## DATA SUPPLIED
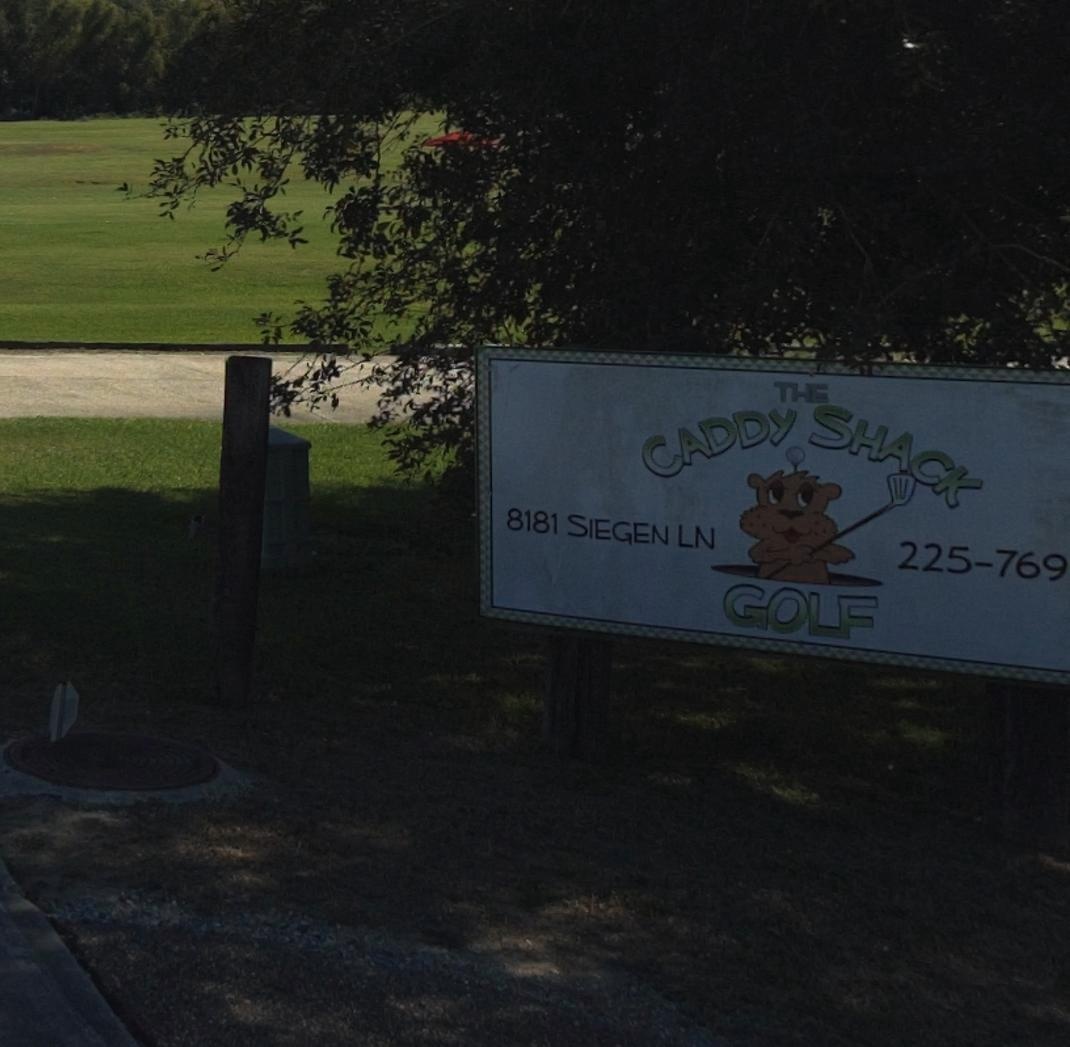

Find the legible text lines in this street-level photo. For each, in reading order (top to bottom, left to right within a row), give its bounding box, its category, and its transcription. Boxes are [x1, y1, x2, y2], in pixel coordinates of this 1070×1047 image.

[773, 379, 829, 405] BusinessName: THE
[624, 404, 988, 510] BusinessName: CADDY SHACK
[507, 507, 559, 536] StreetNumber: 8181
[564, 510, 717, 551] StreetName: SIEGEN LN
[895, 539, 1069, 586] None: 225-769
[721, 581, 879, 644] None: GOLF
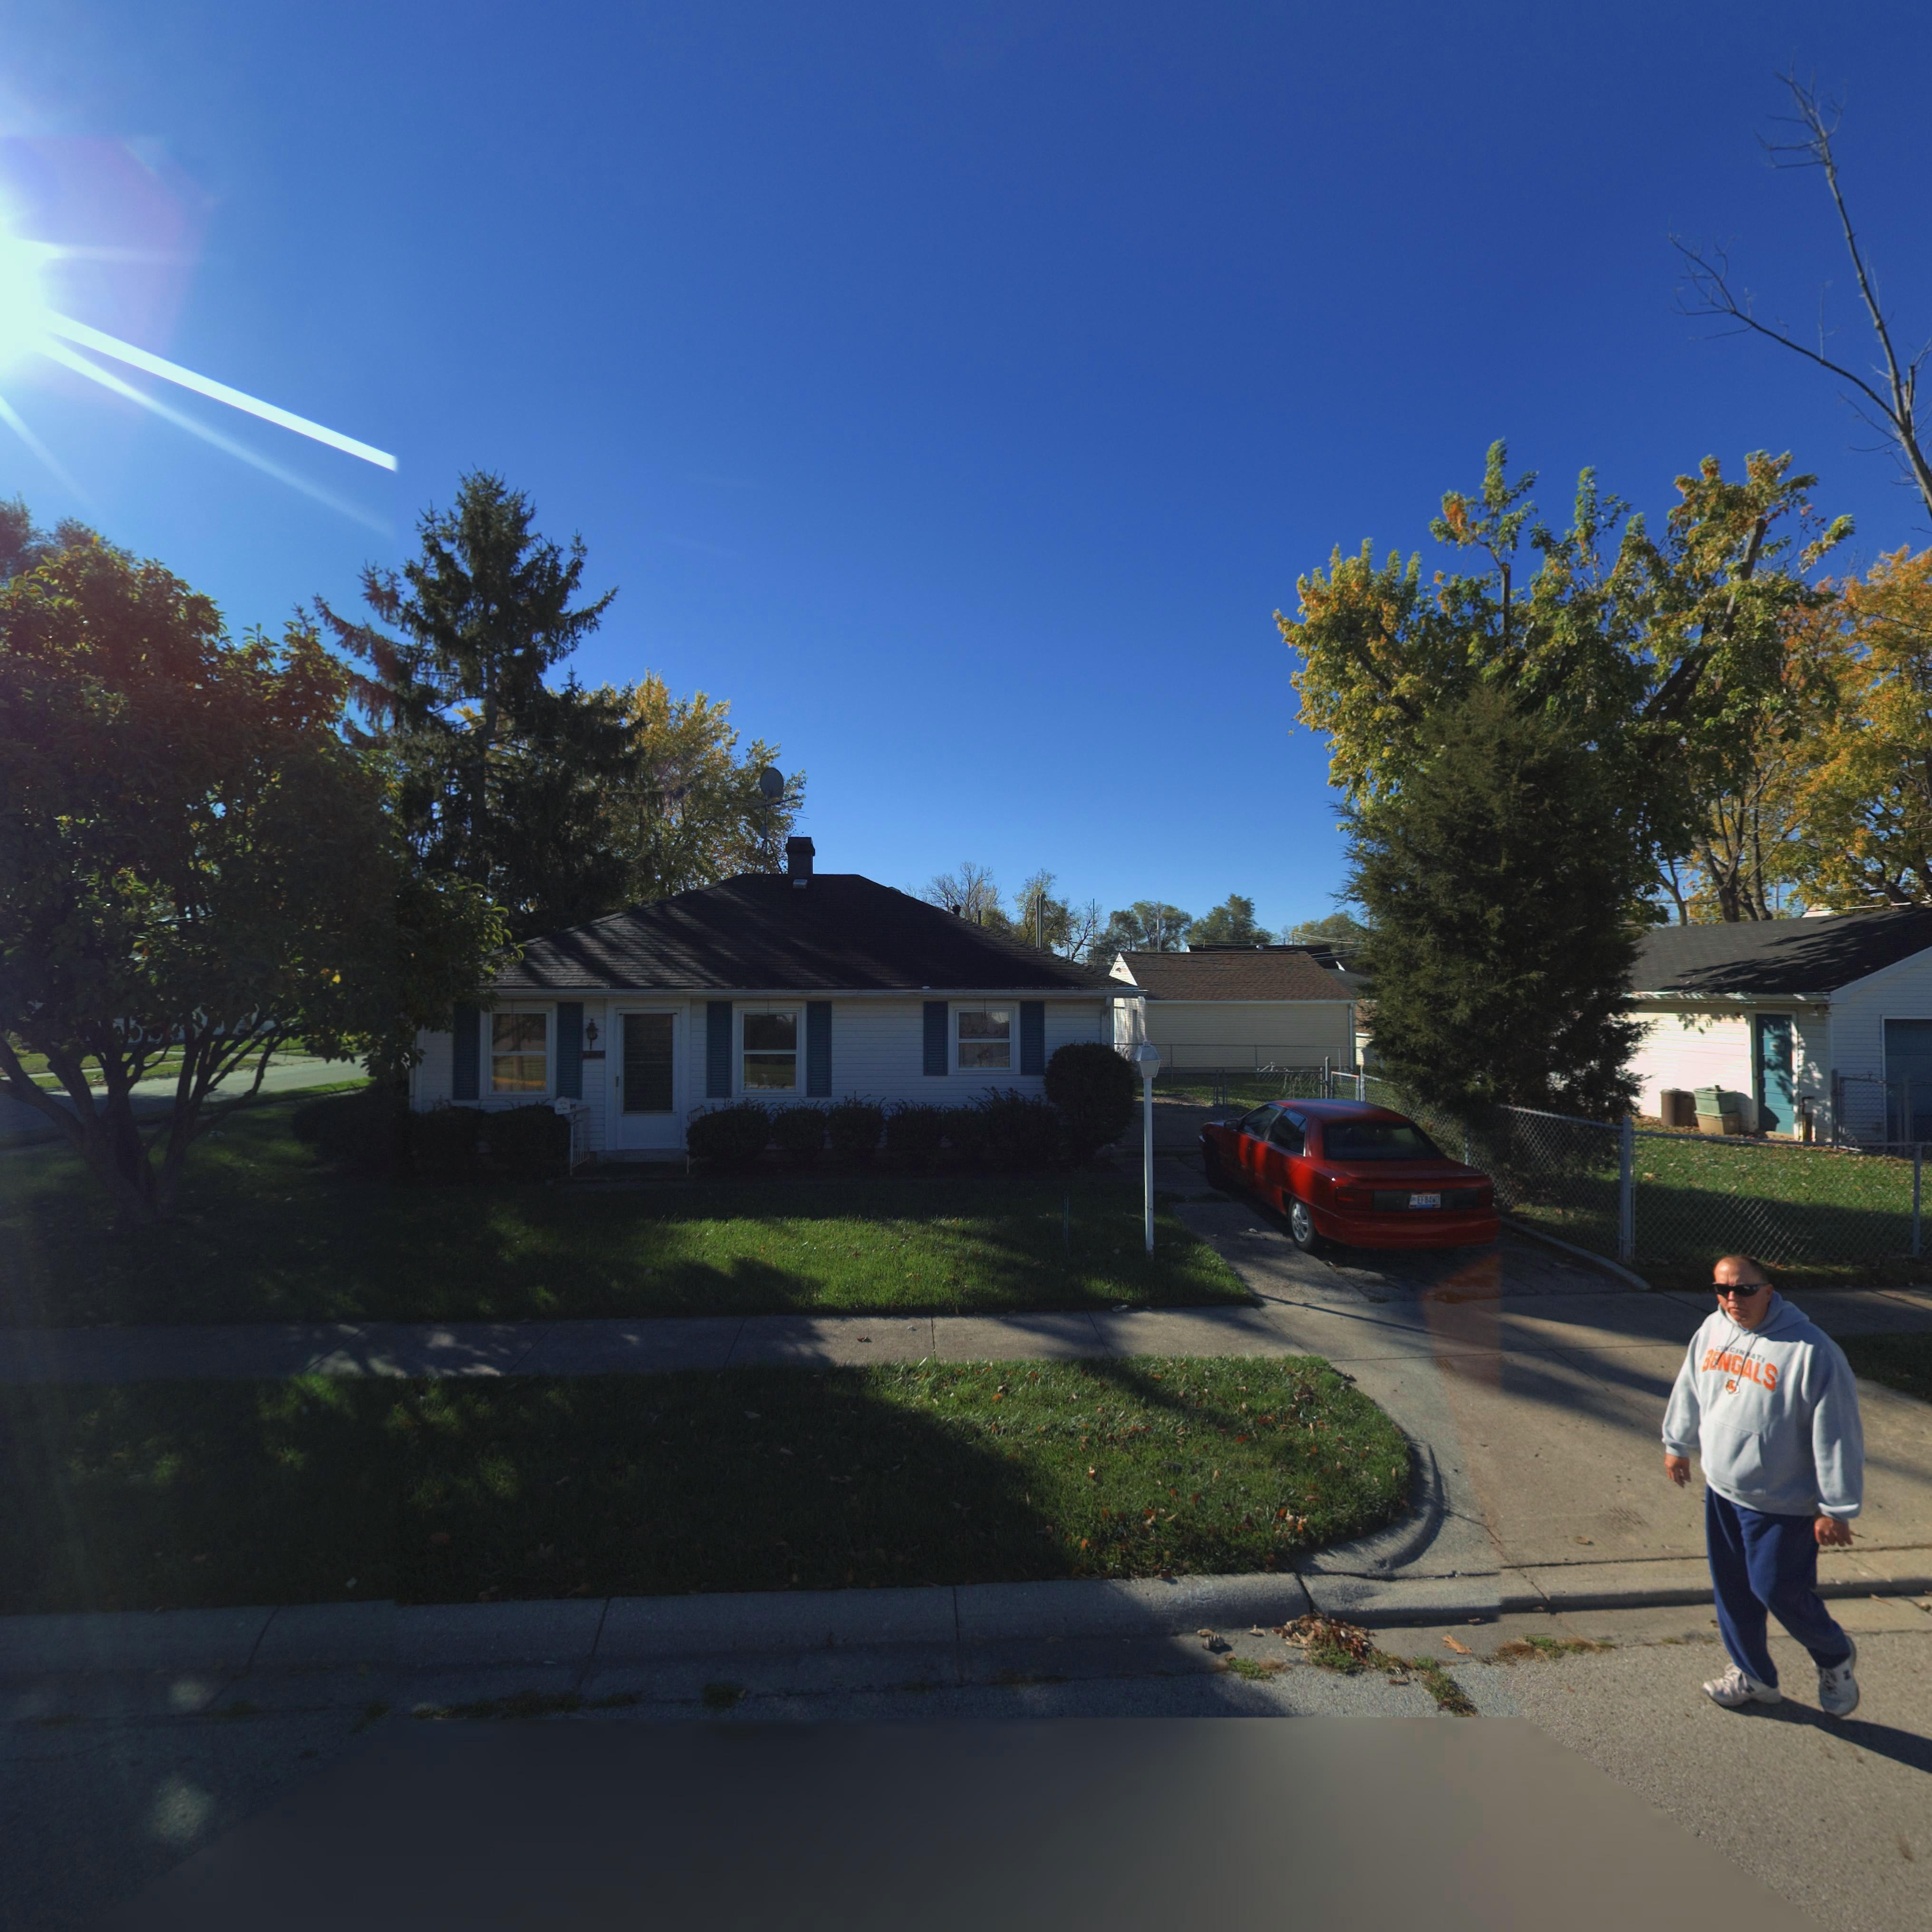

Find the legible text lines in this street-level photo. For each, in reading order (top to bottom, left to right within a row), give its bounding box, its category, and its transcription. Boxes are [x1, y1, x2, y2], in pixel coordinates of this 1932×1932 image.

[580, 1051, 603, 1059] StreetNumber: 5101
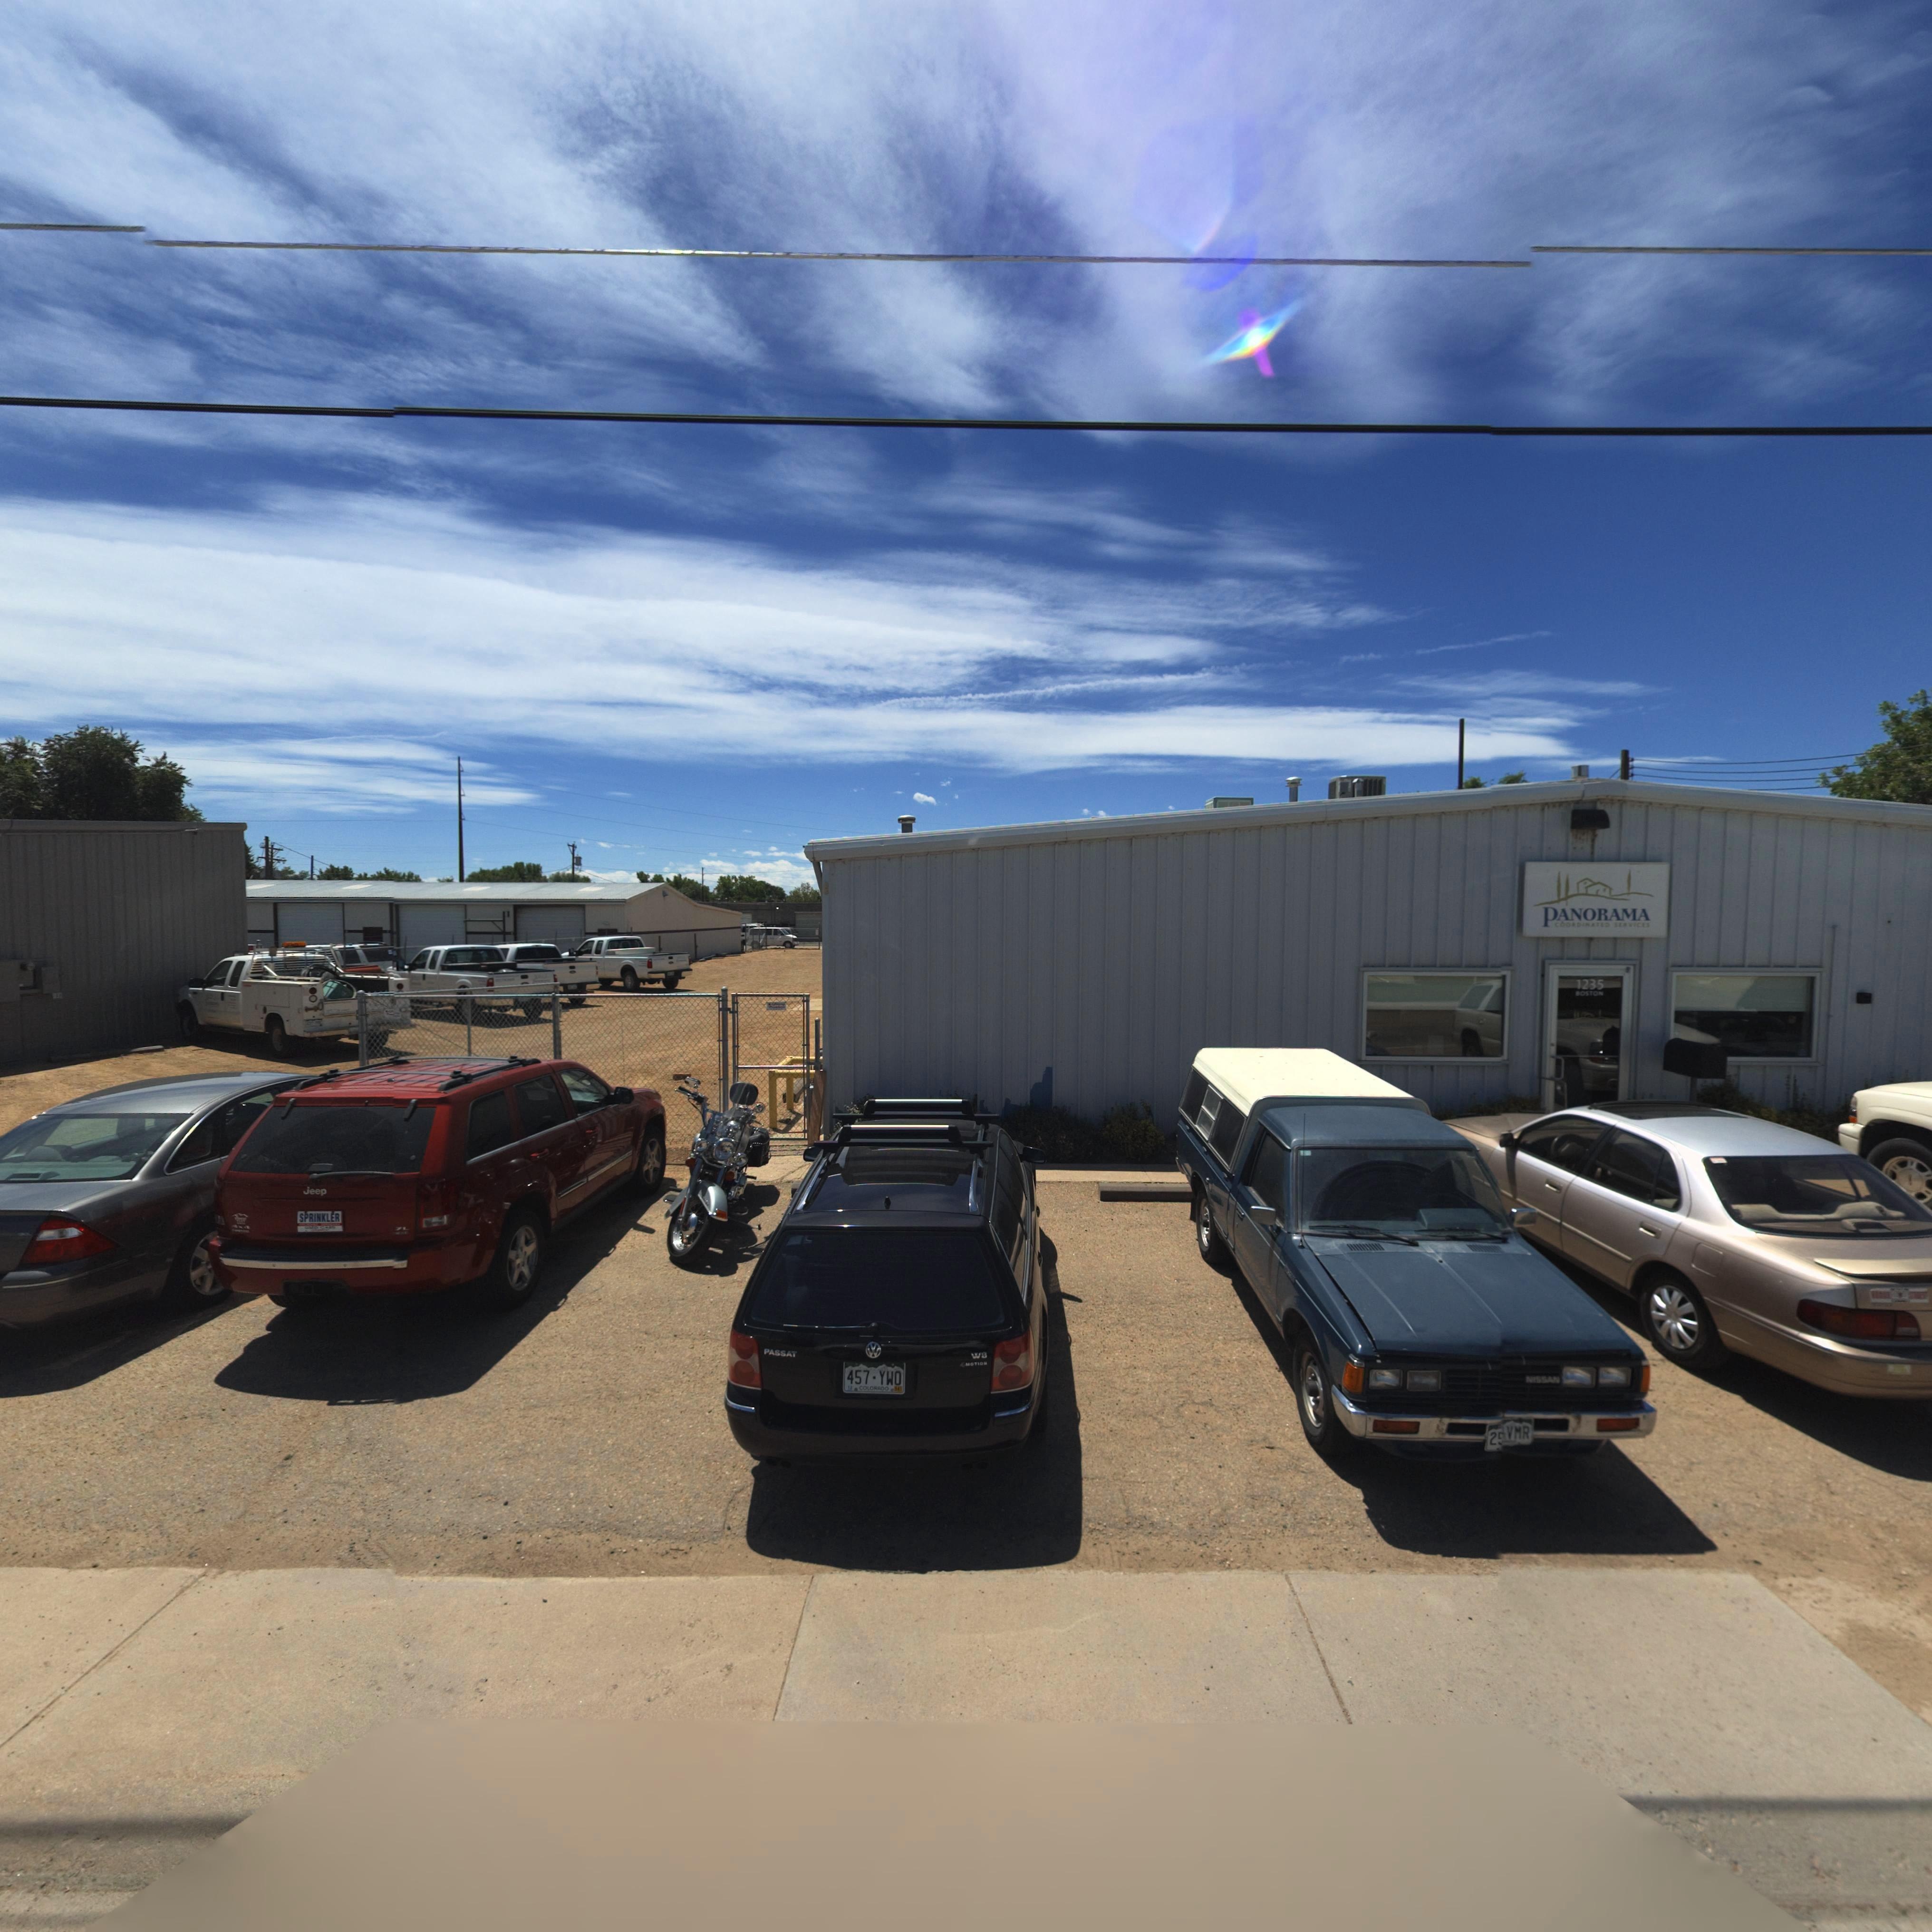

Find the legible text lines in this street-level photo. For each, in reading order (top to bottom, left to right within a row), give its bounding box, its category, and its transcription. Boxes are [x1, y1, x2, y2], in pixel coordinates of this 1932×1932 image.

## GIVEN EXERCISE
Copy the records from their beginning through the line containing "[721, 581, 879, 644] None: GOLF", swapping "street-level" for "storefront" and leaving everything else unchanged. Leave the pictures out of your copy.

## SOLVED PROBLEM
Find the legible text lines in this storefront photo. For each, in reading order (top to bottom, left to right within a row), give its bounding box, its category, and its transcription. Boxes are [x1, y1, x2, y2], in pixel coordinates of this 1070×1047 image.

[773, 379, 829, 405] BusinessName: THE
[624, 404, 988, 510] BusinessName: CADDY SHACK
[507, 507, 559, 536] StreetNumber: 8181
[564, 510, 717, 551] StreetName: SIEGEN LN
[895, 539, 1069, 586] None: 225-769
[721, 581, 879, 644] None: GOLF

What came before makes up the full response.